This information ought to be top and center, and it isn't.
No. It gives a very rough guide to "how much trouble is this spam filter going to be?". If you can say that X000 users have found only Y% of their email was misclassified, and I can compare against other spam filters, that's really useful.
So yes, too many variables for one to be accurate, but good enough to gauge average-performance across a tribe of users.
Regarding statistics, rspamd uses OSBF-Bayes classifier and 5-gramms input (so it is not naive bayes). I've used the following academic paper: http://osbf-lua.luaforge.net/papers/osbf-eddc.pdf as reference. This algorithm is also used for crm114 spam classifier. However, bayes classifier is a very small part of rspamd (unlike dspamd, for example) and it could be almost useless if you have, let's say, 50 millions of users accounts. Rspamd is targeted for this grade systems.
I agree that spam is a moving target and that is why anti-spam systems need constant updating. My current system (over the last 30 days) rejected 87% (around 45k emails) and accepted 13%. Of that 13% (6600) around 300 were classified as spam by the bayesian classifier in thunderbird. Around 80 were manually classified as spam and added to thunderbird's rules. The thunderbird classifier probably classified 2 ham messages as spam. I don't know of any ham->spam errors in the initial filtering phase.
Should rspamd be expected to do better, about the same, or worse?
It most definitely is not. It's the most important factor when choosing a spam filter.
False positives are extremely harmful (it can result in loss of communication, which is what you want to avoid the most). A significant amount of false positives is what would make the difference between useful or useless.
Nobody want to tell their users "check your spam mailbox, (the one with dozens of spam messages) for ham every once in a while)".
Also I suppose that the false positive/negative rate can only be given on a well defined corpus, I'm not sure there is one that is a good representation of the current and future spam trends, so in the end giving those numbers could be very misleading.
I see some interesting things like the surbl module but other than that this seems to be more like mimedefang (or that's at least what I've picked up from the landing page).

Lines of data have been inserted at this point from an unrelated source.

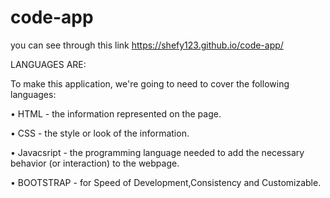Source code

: # code-app

you can see through this link https://shefy123.github.io/code-app/

LANGUAGES ARE:

To make this application, we're going to need to cover the following languages:

• HTML - the information represented on the page.

• CSS - the style or look of the information.

• Javacsript - the programming language needed to add the necessary behavior (or interaction) to the webpage.

• BOOTSTRAP - for Speed of Development,Consistency and Customizable.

Also do you consider supporting multiple database drivers or will you stick with sqlite3?
Multiple database drivers are in plans for rspamd 1.0 (along with personal statistics and advanced rules planner). The tricky stuff here is that rspamd uses non-blocking model currently which is hardly supported by database drivers (excluding redis and some others). However, rspamd has a concept of asynchronous threads executed in thread pool. So something like MySQL query could be executed within this thread pool with no delay for other filters processing.
Reasons for me not to give it a try:
- Rule based mostly (which I think of as 'SA')
- No db support, as far as I could tell. My dspam keeps everything in a postgresql db and I can easily backup/restore that with all my other stuff (dovecot/postfix virtual users, for example)
- ~Easy~ to integrate into anything. Look for 'how can I make dovecot-antispam integrate with dspam' and that's been done a thousand times (and works nicely). I haven't found a decent number of rspam resources
That said: My whole post basically says that I didn't try it (for reasons that were important to me). Their site looks interesting and in the end I guess I'd love to hear about successful dspam->rspam migrations as well.
Then, dspam started segfaulting, and none of my e-mail was delivered. I looked into what was going on, and it appeared that the dspam hash database had somehow become corrupted; and since dspam is completely unmaintained these days, it was unlikely that whatever bug I tripped upon would ever be fixed.
Sigh. I also would like to hear user reports about rspamd! I am getting sick of the false negative rate that I'm getting from SpamAssassin.
Rspamd appears to use sqlite3: https://rspamd.com/doc/workers/fuzzy_storage.html
Thanks, but.. That's not quite what I had in mind. For one, somedb-only (sqlite or anything else) is usually not enough. I would hesitate to introduce a system that just supports mysql when everything else is using postgresql for me, for example. And on top of that, this schema is .. limited. My dspam setup learns and can do that for each and every user (though system wide training seems to be the norm, as far as I can tell). This is really just a storage engine as far as I can tell and not really comparable.
That said: I guess I would give rspam a try if I saw a lot of positive reviews/reports. It's just that it certainly doesn't do the same thing as dspam. It's quite a different animal.